▶ _Instructions for the task_
Return, word for word, the portion of the text on distilling in Tullamore that begins at the words "In 1823, excise" and ends after "gallons per annum.".

(Beginning of Extracted text)

In the 1780s, there were over thirty registered distilleries in operation in County Offaly, then called King's County, with two operating in Tullamore. Those in Tullamore were run by a George Hamilton, and a Joseph Flanagan. However, due to the effects of a change in excise duties in 1779, the number of registered distilleries in operation decreased significantly, so that by 1818 only two registered distilleries remained in operation in the entire county, both in the town of Birr.

In 1823, excise regulations were significantly reformed, leading to renewed investment in distilling. One of the new investors was Michael Molloy, who in 1829, established a new distillery on the site of Joseph Flanagan's previous operation on Bridge Street, which had operated from at least 1784 to the early 1800s. At the time, Molloy's family, well known merchants in the town, also ran a grocery and wine merchants business on Bridge Street. In the 1830s, Molloy expanded the distilling operation, purchasing an adjoining mill on Patrick Street, and by 1832, the distillery had an output of over 20,000 gallons per annum.

In 1846, Molloy died unmarried, leaving the distillery and £15,000 to his five nephews. Subsequently, the distillery was sold by the Court of Chancery to Molloy's brother Anthony for £2,700. When Anthony died, he bequeathed the distillery to his nephew Bernard Daly, one of the five nephews who had originally inherited it in 1846.

(End of Extracted text)
(Beginning of Stored data)

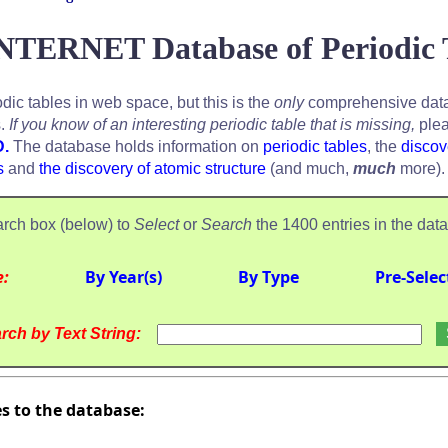
NTERNET Database of Periodic 
odic tables in web space, but this is the
only
comprehensive data
s.
If you know of an interesting periodic table that is missing,
plea
D.
The database holds information on
periodic tables
, the
discov
s
and
the discovery of atomic structure
(and much,
much
more).
rch box (below) to
Select
or
Search
the 1400 entries in the dat
e:
By Year(s)
By Type
Pre-Selec
rch by Text String:
es to the database:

(End of Stored data)

▶ _Response to this task_
In 1823, excise regulations were significantly reformed, leading to renewed investment in distilling. One of the new investors was Michael Molloy, who in 1829, established a new distillery on the site of Joseph Flanagan's previous operation on Bridge Street, which had operated from at least 1784 to the early 1800s. At the time, Molloy's family, well known merchants in the town, also ran a grocery and wine merchants business on Bridge Street. In the 1830s, Molloy expanded the distilling operation, purchasing an adjoining mill on Patrick Street, and by 1832, the distillery had an output of over 20,000 gallons per annum.